There are two types of data statements that I think are questionable. Some papers said "All relevant data are within the paper", and some said "All relevant data are within the paper and its Supporting Information files". I searched these exact sentences in all the downloaded papers. And these two types of papers were identified exclusively. The figure below shows the number of papers in every month since the start of 2014 said "All relevant data are within the paper" (blue bars), and "All relevant data are within the paper and its Supporting Information files" (red bars). The green bars shows the total numbers of publications each month. Only research articles were counted.
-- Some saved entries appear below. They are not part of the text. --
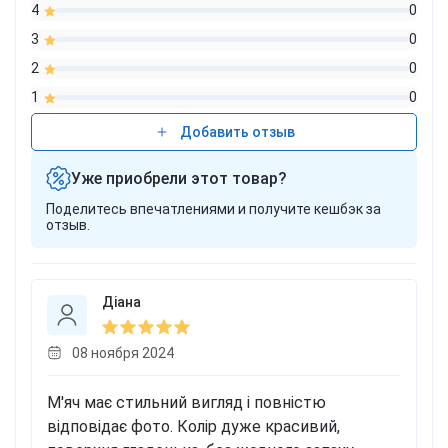
4
0
3
0
2
0
1
0
Добавить отзыв
Уже приобрели этот товар?
Поделитесь впечатлениями и получите кешбэк за
отзыв.
Діана
08 ноября 2024
М'яч має стильний вигляд і повністю
відповідає фото. Колір дуже красивий,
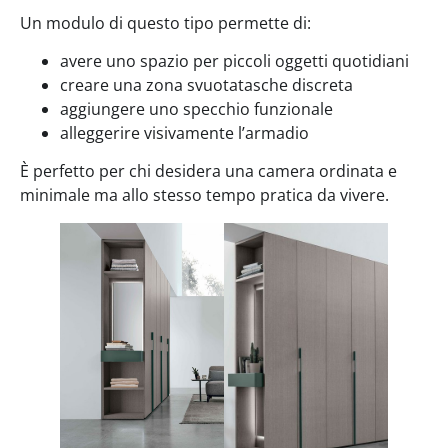
Un modulo di questo tipo permette di:
avere uno spazio per piccoli oggetti quotidiani
creare una zona svuotatasche discreta
aggiungere uno specchio funzionale
alleggerire visivamente l’armadio
È perfetto per chi desidera una camera ordinata e
minimale ma allo stesso tempo pratica da vivere.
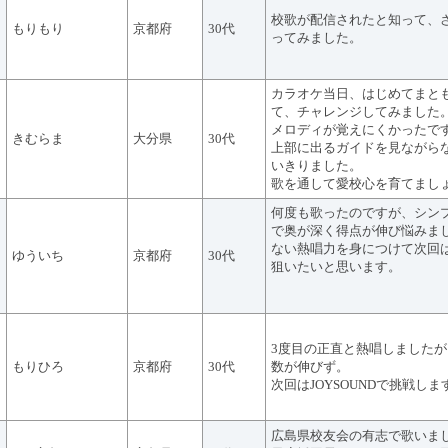
校歌が配信されたと知って、
もりもり
京都府
30代
ってみました。
カラオケ当日、はじめてまと
て、チャレンジしてみました
メロディが覚えにくかったで
きむらま
大分県
30代
上部に出るガイドを見ながら
いきりました。
歌を通して愛校心を育てまし
何度も歌ったのですが、シン
で奥が深く得点が伸び悩みま
ない熱唱力を身につけて次回
ゆういち
京都府
30代
狙いたいと思います。
3度目の正直と熱唱しました
もりひろ
京都府
30代
数が伸びず。
次回はJOYSOUNDで挑戦しま
広島県校友会の有志で歌いました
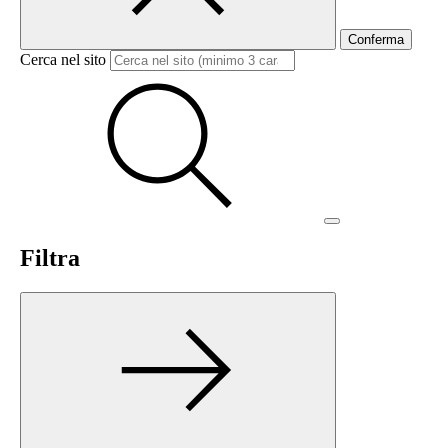
Conferma
Cerca nel sito
Filtra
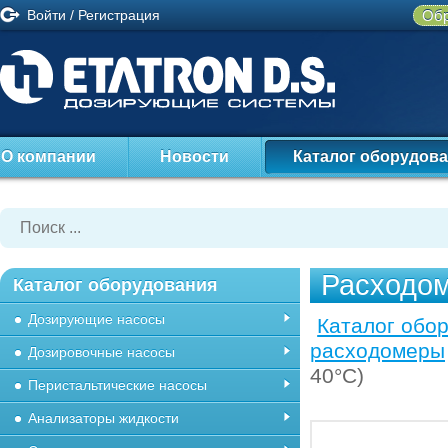
Войти
/
Регистрация
Обр
О компании
Новости
Каталог оборудов
Расходом
Каталог оборудования
Дозирующие насосы
Каталог обо
расходомеры
Дозировочные насосы
40°C)
Перистальтические насосы
Анализаторы жидкости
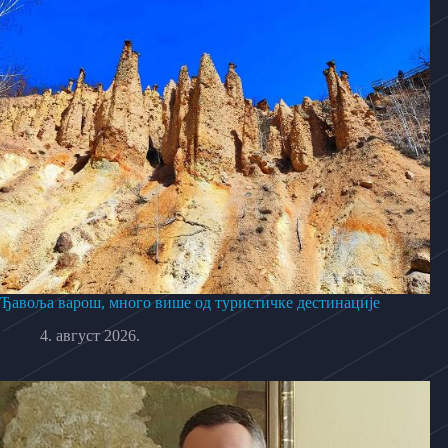
Ђавоља варош, много више од туристичке дестинације
4. август 2026.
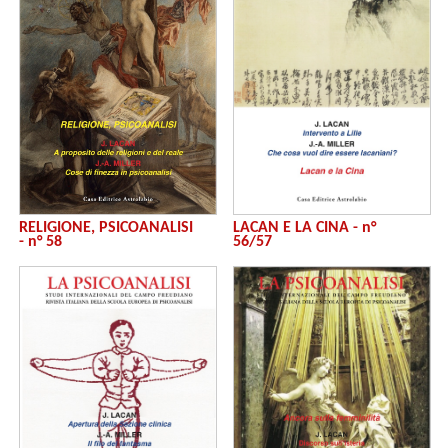
RELIGIONE, PSICOANALISI
LACAN E LA CINA - n°
- n° 58
56/57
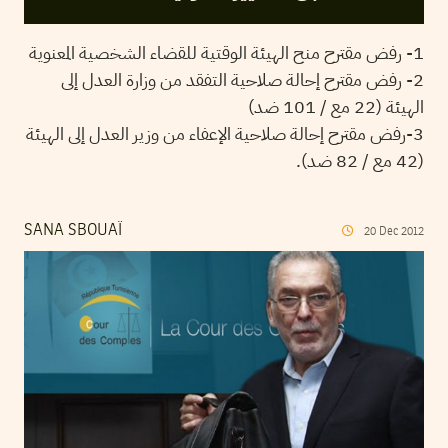
1- رفض مقترح منح الهيئة الوقتية للقضاء الشخصية المعنوية
2- رفض مقترح إحالة صلاحية التفقد من وزارة العدل إلى
الهيئة (22 مع / 101 ضد)
3-رفض مقترح إحالة صلاحية الإعفاء من وزير العدل إلى الهيئة
(42 مع / 82 ضد).
SANA SBOUAÏ
20
Dec
2012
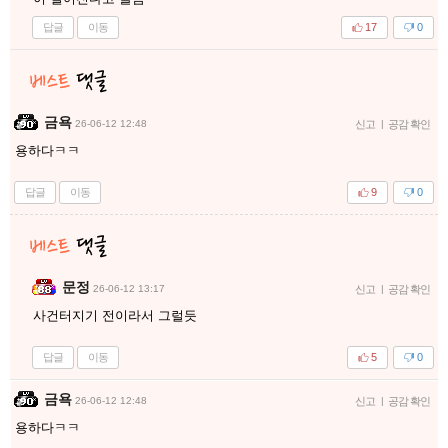
답글
이동
17
0
금욕
26-06-12 12:48
신고
|
공감 확인
용하다ㅋㅋ
답글
이동
9
0
문정
26-06-12 13:17
신고
|
공감 확인
사건터지기 전이라서 그럴듯
답글
이동
5
0
금욕
26-06-12 12:48
신고
|
공감 확인
용하다ㅋㅋ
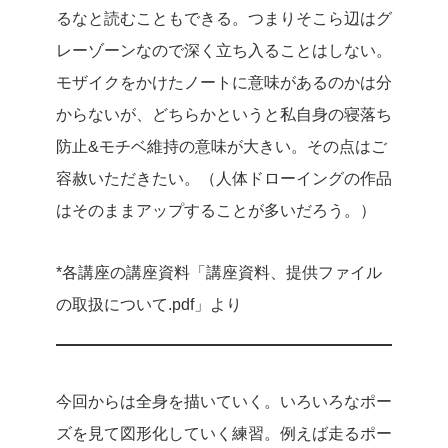
るなと読むこともできる。つまりそこら辺はグ
レーゾーンなので深く立ち入ることはしない。
モザイクをかけたノートに意味があるのかは分
からないが、どちらかというと私自身の寝落ち
防止&モチベ維持の意味が大きい。その点はご
容赦いただきたい。（人体ドローイングの作品
はそのままアップすることが多いだろう。）
*各講座の講座資料「講座資料、提供ファイル
の取扱について.pdf」より
今回からは全身を描いていく。いろいろなポー
ズを見て図形化していく練習。例えば走るポー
The below figure shows the proportions of papers saying "All relevant data are within the paper" (blue), "All relevant data are within the paper and its Supporting Information files" (red), and the total proportions of these two categories together. I have posted a twitter figure with only the green bars, which I did not distinguish these two categories. It could be seen that the authors quickly learned to use these statement. And the proportions of such papers are quite stable (over 60%).
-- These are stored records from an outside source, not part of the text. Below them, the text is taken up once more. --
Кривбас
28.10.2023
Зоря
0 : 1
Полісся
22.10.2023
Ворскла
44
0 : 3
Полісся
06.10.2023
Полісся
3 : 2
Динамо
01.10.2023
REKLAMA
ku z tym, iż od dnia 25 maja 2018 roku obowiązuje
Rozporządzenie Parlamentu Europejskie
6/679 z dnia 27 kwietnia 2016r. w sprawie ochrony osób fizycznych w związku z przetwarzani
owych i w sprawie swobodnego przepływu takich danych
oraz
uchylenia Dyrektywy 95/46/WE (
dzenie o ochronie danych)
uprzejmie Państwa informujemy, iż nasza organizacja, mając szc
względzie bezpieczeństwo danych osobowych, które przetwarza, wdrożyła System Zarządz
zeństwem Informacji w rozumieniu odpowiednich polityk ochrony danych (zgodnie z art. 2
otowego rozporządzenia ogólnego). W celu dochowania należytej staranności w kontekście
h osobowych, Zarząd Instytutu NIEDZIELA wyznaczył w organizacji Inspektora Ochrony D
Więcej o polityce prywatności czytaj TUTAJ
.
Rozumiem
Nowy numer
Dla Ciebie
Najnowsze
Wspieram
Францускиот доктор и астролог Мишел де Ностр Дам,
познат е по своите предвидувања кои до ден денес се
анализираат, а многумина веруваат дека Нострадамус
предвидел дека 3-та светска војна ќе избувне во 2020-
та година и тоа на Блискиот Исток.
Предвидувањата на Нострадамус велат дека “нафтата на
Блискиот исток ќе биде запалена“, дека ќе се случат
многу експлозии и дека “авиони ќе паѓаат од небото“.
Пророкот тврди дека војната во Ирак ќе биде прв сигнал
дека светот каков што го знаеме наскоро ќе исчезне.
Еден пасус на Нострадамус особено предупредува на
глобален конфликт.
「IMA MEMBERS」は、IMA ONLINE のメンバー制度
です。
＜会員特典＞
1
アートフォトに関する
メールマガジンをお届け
Since the data look stable in 2015, I just give some numbers for this year. In 2015 alone, PLoS ONE published 28,104 research articles. 7,073 papers (25.17%) said that "All relevant data are within the paper.", and 11,506 papers (40.94%) said that "All relevant data are within the paper and its Supporting Information files." Together, 66.11%  of the research articles published in 2015 said the data are either "within the paper" or "within the paper and its Supporting Information files". I have compiled the results into a excel file, and uploaded it here.
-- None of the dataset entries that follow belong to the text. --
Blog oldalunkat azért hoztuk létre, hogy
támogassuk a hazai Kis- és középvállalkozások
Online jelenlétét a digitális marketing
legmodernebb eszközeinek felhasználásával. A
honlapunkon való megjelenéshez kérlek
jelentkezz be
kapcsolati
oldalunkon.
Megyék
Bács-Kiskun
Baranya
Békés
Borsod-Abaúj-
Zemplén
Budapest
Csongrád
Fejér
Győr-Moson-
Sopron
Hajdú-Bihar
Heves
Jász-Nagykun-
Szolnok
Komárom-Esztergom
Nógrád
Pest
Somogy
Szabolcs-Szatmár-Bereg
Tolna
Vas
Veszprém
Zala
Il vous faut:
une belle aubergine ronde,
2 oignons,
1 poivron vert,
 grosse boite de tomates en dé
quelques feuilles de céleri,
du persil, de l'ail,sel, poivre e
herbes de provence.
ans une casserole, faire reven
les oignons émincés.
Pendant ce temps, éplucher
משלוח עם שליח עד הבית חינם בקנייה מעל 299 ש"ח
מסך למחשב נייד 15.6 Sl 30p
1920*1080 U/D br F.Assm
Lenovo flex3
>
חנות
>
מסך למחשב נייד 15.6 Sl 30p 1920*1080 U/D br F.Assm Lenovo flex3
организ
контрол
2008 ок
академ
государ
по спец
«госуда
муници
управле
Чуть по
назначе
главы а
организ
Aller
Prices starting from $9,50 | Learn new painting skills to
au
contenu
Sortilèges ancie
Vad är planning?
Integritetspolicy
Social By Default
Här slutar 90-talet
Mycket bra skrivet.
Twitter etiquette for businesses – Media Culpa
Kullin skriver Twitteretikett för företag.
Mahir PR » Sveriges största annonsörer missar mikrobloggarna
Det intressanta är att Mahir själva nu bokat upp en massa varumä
I have to say that not all the papers saying "All relevant data are within the paper" are questionable. There are certain types of research, e.g. meta-analysis, which do not use large dataset. And some studies may analyze publicly available dataset, so that there were no original data generated. But it is possible that a large number of these papers should make their data available, but they didn't.

PLoS ONE has a good data policy. But it is not clear how was the policy enforced. I know that some editors would ask the authors to share the data before the paper was accepted. But do all the editors do this? And I have asked the authors of a paper for their data publicly, and neither the authors nor the PLoS ONE editors replied. So, is this data policy a joke?

Data Availability: All relevant data are within the paper have been uploaded to figshare.